Oct 23 2008
Random Impressions and Stream of Consciousness in Japan
Just back from a trip to Japan. My first ever. Enjoyed it immensely.
It is also a very tiring trip–not only it was short and compact, but I was left with so many impressions and had so many thoughts, it is now quite an overwhelming task to write them down.
I tried to take notes on Euro and Brazil trips but gave up on Xin Jiang. The history and culture of the ancient West Realm (西域) was just too high a mountain to scale.
But Japan is different. I feel like I am floating in thoughts, ready to write them down. But don’t know where to start. So I will try a different tack …
I will start with a poem that can best summarize my trip:
绿蚁新醅酒
红泥小火炉
晚来天欲雪
能饮一杯无
Thought about “一花一世界” but the above poem is more secular and existential.
I was fortunate enough to have experienced both the Urban Japan (Tokyo) and the Rural Japan (Susami)
The Urban Japan:
Tokyo is a very crowded place but is surprisingly clean and quiet. The only exceptions are occasional foul smells from underground sewage and the ubiquitous door sensor chimes.
Tokyo is the epicenter of urban living. Urban living in general is about constantly generating symbols, meanings that are trivial but full of subtlety. You define who you are and which “tribe” you belong, by choosing where to shop for cloth, for shoes, or where to get what pastry from which bakery, let along to say your choice of restaurants and bars. It is something Pagans will never understand.
The Tsukiji fish market (築地市場) is the best-kept secret from mass tourism. It is a photographer’s heaven. One can never appreciate Japanese seafood culture without visiting this market. I saw more creatures from the sea there than from any aquarium I have been to. Yet the place doesn’t smell fishy at all–just tells you how fresh the products are.
Japanese food is the opposite of Chinese food: healthy, lean and single-themed: you can trace most of the flavoring ingredients to one single item–soybean.
Japanese are relentless in their pursuit of perfect appearance: young ladies apply makeups (mostly moderately) and dress stylishly. The Brazilians like to show off their bodies but not their faces, the Japanese are the opposite but with the same intensity.
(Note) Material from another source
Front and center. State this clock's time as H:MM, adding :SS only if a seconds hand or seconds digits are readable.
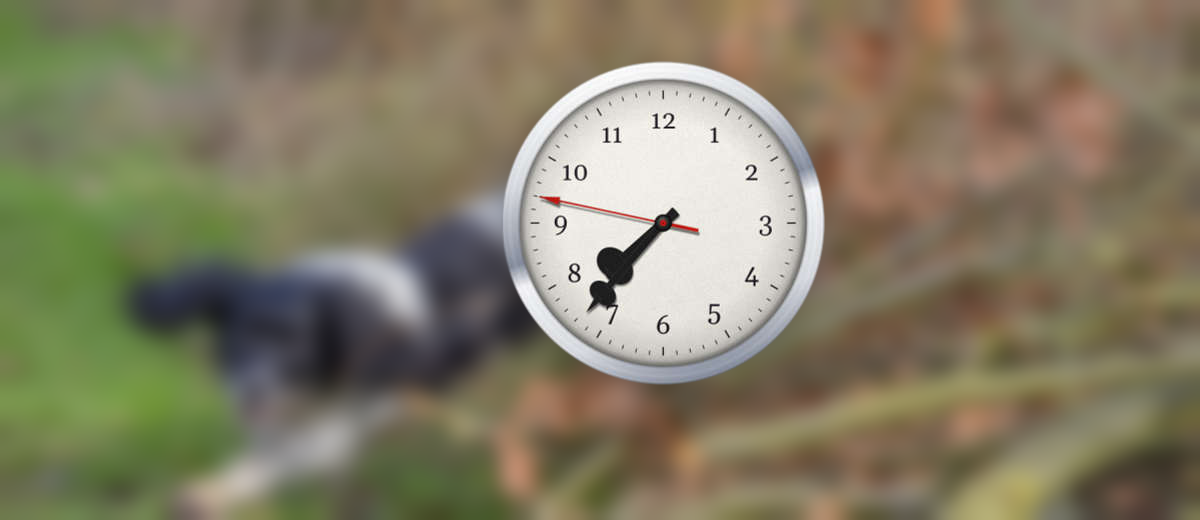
7:36:47
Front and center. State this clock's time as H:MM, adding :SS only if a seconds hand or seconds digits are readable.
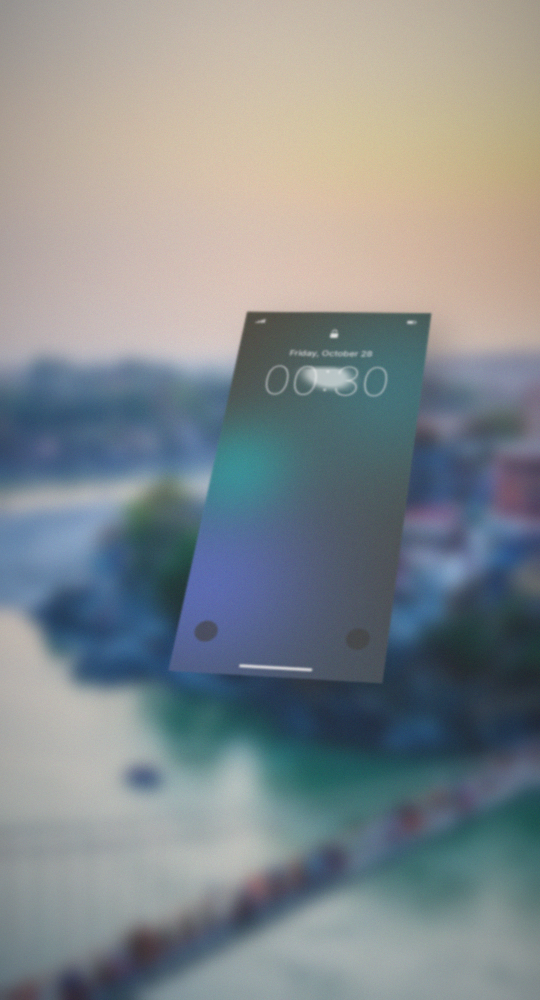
0:30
Tokyo is perhaps the best indexed city in all the places I have been to. Not only every subway stop, but every exit of every stop is marked by numbers. Tokyo’s public transit is denser than the spider webs outside of my window, yet once you understand how it is indexed, you can get around without knowing any Japanese.
Japan is clean. Very clean. Wherever you go–construction sites, store front, subway entrances …–you don’t have look hard to find a spot to put down your backpack. This is especially amazing consider how few trash bins are on the streets. I bet everyone walking around me have some trash in their pockets.
Japanese may use plastic wraps rather liberally, they have a first-class recycling culture that totally offsets the excess. Here are the categories: glass bottles, plastic bottles, paper, burnable trash and landfill trash. Public trash bins don’t always label which hole is for what–that is why I often had to carry trash back to hotel.
The recycling schedule is quite complicated (I will try to get a copy). It should be programmed on cell phones and PDAs to remind people.
All Japanese seem to use one kind of cell phone: thin, large screen shell phones.
Tokyo public transit has everything: bus, light rail, subway and train. One thing to note though: subway is privately run. Every company is called a “line” and has several “routes”. You don’t always get the integrated, city-wide subway map at the stations.
The subway entrance at Shiboya (渋谷) happens to be the intersection of several lines. Song and I had no idea when we walked in. Suddenly, torrents of people coming from all directions and caught us in the middle. For a second, I had a sensation of drowning.
As a tourist from America, I made two mistakes during the trip:
1. Movement: ALWAYS stay on the left–particularly when riding bicycles! Never make sudden movements without looking first. In front of Asakusa Temple (浅草寺), I tried to take a picture and stepped backwards (without looking). Boom! I bumped into an old man. And that is not the only time. After all, Tokyo is a much more crowded place than most places in America.
2. Passing food using chopstick to chopstick: I was told that is a very inauspicious move–people only do so when picking unburnt bones from ash urns.